Maryl Rosen’s son Gabriel is back for a second year. Although Howard joked about Gabriel’s physical growth spurt, Maryl Rosen has seen her son grow in different ways – such as caring about the tie he wears and making sure his shirt is ironed.

“These kids are being seen in a way they want to be seen … instead of a way they could be labeled,” Rosen offered. “I love that these police officers are seeing these kids growing into young men. (The program) is coming from (the officers’) hearts.”

Evanston Police Chief Richard Eddington received praise from his officers and other speakers for his support of OGA.

“Chief has made this program a priority, giving us whatever we need,” Carter said.

In turn, Eddington said his philosophy involves finding good people and then getting out of their way when it comes to creating initiatives such as the one Howard brought to him for the academy.

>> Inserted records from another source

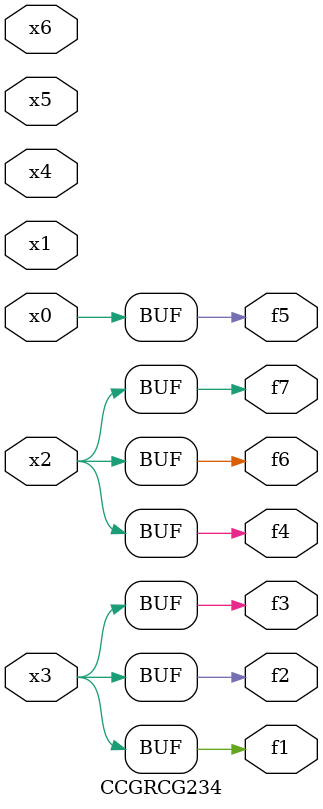
<source format=v>
module CCGRCG234(
	input x0, x1, x2, x3, x4, x5, x6,
	output f1, f2, f3, f4, f5, f6, f7
);
	assign f1 = x3;
	assign f2 = x3;
	assign f3 = x3;
	assign f4 = x2;
	assign f5 = x0;
	assign f6 = x2;
	assign f7 = x2;
endmodule

</source>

“His idea, his concept; he is the champion and the spark plug of this,” Eddington said of Howard. “There has been such a positive response.”

Howard also doled out credit to Evanston/Skokie School District 65 representatives, Evanston Mayor Stephen Hagerty, members of the city council and others in the community who have backed the program for its difference-making approach to supporting the young men.

Rick Marsh, a former NBA player who has been active in the Evanston community and with its youth for three decades, testified to the power of mentoring and suggested none of the young men waste the opportunity before them.

“Take advantage of what you have with these folks … I guarantee you it’ll make a difference in your life,” Marsh commented. “This is exactly what we need in this community; this is what we need in every community.”